Ernest Berk
[UK/DE]
Ernest Berk (1909-1993) was a pioneering choreographer, electronic music composer, improviser, dance therapist, and pedagogue whose versatile career spanned decades and reflected deep involvement in leftist politics and Buddhism. After establishing a career in Germany as a young man, the political climate preceding WWII led to his exile in Great Britain, where he remained until returning to Germany in the 1980s.
Berk was born in 1909 in Cologne to British and German parents. He pursued studies in music composition and violin as well as in dance and improvisation.

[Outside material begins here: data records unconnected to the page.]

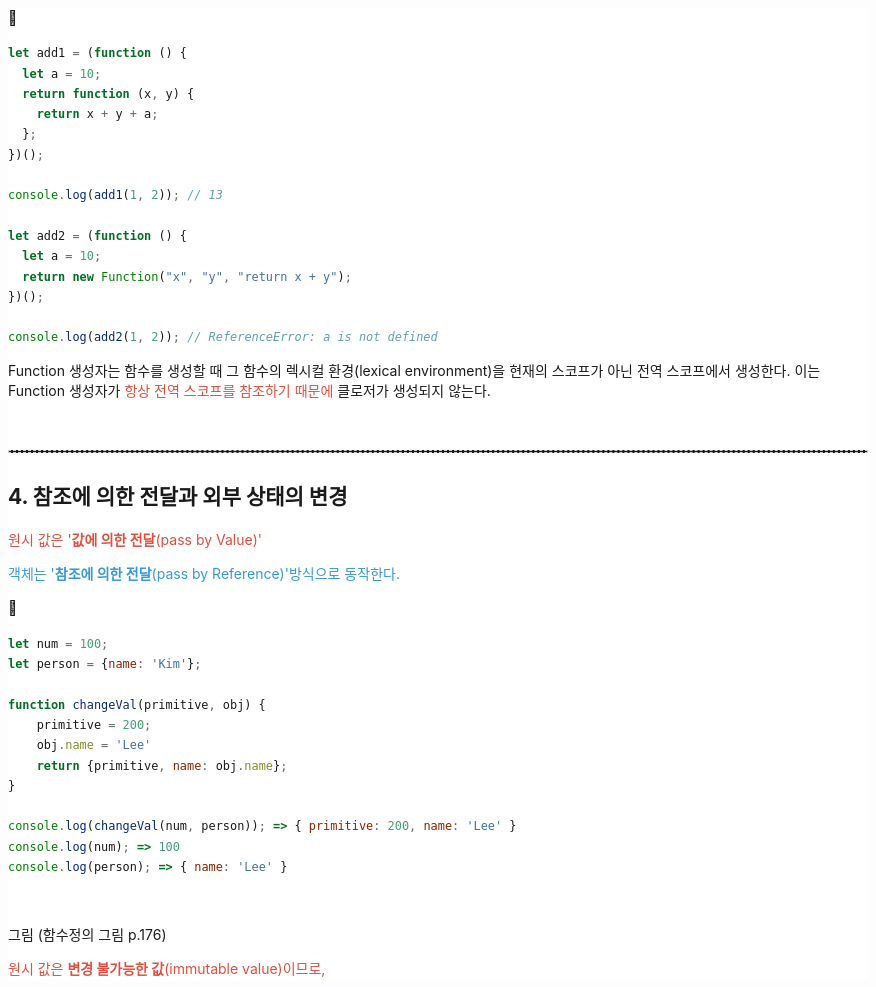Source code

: 🧐 <span style = "color: white">Q. Function 생성자 함수가 클로저를 생성하지 않는 이유는 무엇인가?</span> <br>

```javascript
let add1 = (function () {
  let a = 10;
  return function (x, y) {
    return x + y + a;
  };
})();

console.log(add1(1, 2)); // 13

let add2 = (function () {
  let a = 10;
  return new Function("x", "y", "return x + y");
})();

console.log(add2(1, 2)); // ReferenceError: a is not defined
```

Function 생성자는 함수를 생성할 때 그 함수의 렉시컬 환경(lexical environment)을 현재의 스코프가 아닌 전역 스코프에서 생성한다. 이는 Function 생성자가 <span style="color:#e74c3c">항상 전역 스코프를 참조하기 때문에</span> 클로저가 생성되지 않는다.

<br>

<hr style="border: 1px dashed #ccc;">

## 4. 참조에 의한 전달과 외부 상태의 변경

<span style="color:#e74c3c">원시 값은 '**값에 의한 전달**(pass by Value)'</span>

<span style="color:#3498db">객체는 '**참조에 의한 전달**(pass by Reference)'방식으로 동작한다.</span>

🧐 <span style = "color: white">Q. 매개변수로 원시값과 객체를 전달해서 함수몸체에서 변경한다면 원시값과 객체는 어떤 변화가 있을까?</span>

```javascript
let num = 100;
let person = {name: 'Kim'};

function changeVal(primitive, obj) {
    primitive = 200;
    obj.name = 'Lee'
    return {primitive, name: obj.name};
}

console.log(changeVal(num, person)); => { primitive: 200, name: 'Lee' }
console.log(num); => 100
console.log(person); => { name: 'Lee' }

```

<br>

그림 (함수정의 그림 p.176)

<span style="color:#e74c3c">원시 값은 **변경 불가능한 값**(immutable value)이므로,</span> <br>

His teachers in Cologne (among them the legendary Mary Wigman) were associated with the Dresden expressionist school, which emphasised non-Western dance traditions and integrated percussion performance and composition into choreography. These studies inspired Berk’s collection of folk instruments, which over the course of three decades grew to be one of the most expansive in Europe.
Berk presented his first solo choreography in 1929 and from then on was a highly sought-after performer and choreographer. In this early phase he met his future wife Lotte, who was also a dancer, and Jewish. In 1933, they founded the Ernest und Lotte Berk Schule. As members of the communist party, the Berks were strong adversaries of the Nazis. After Lotte was banned from performing in Germany in 1934, they relocated to Great Britain. There, over the decades, Berk deepened his interests in Buddhist, Tibetan, and Indian traditions, and worked with many non-European dancers. He also dedicated himself to the composition of electronic music and musique concrète, at first mainly for his own performances but then also for theatre, television, and film. As a composer, he would go on to collaborate with a variety of other experimental artists including pianist John Tilbury, composer Basil Kirchin, visual artist John Latham, and filmmaker David Gladwell. Over the years he became recognised as a pioneer in the British electronic music scene alongside figures like Daphne Oram and others at the BBC Radiophonic Workshop.
Throughout his entire career, Berk put great emphasis on pedagogy. In 1985, Berk returned to Germany and shortly thereafter began teaching music therapy and improvisation at both the performing arts and music departments at the HdK (now UdK) in Berlin. An unabashed nudist, lifelong eroticist, and practiced Buddhist, he was a charismatic personality and beloved teacher. As such he influenced an entire generation of European students and artists.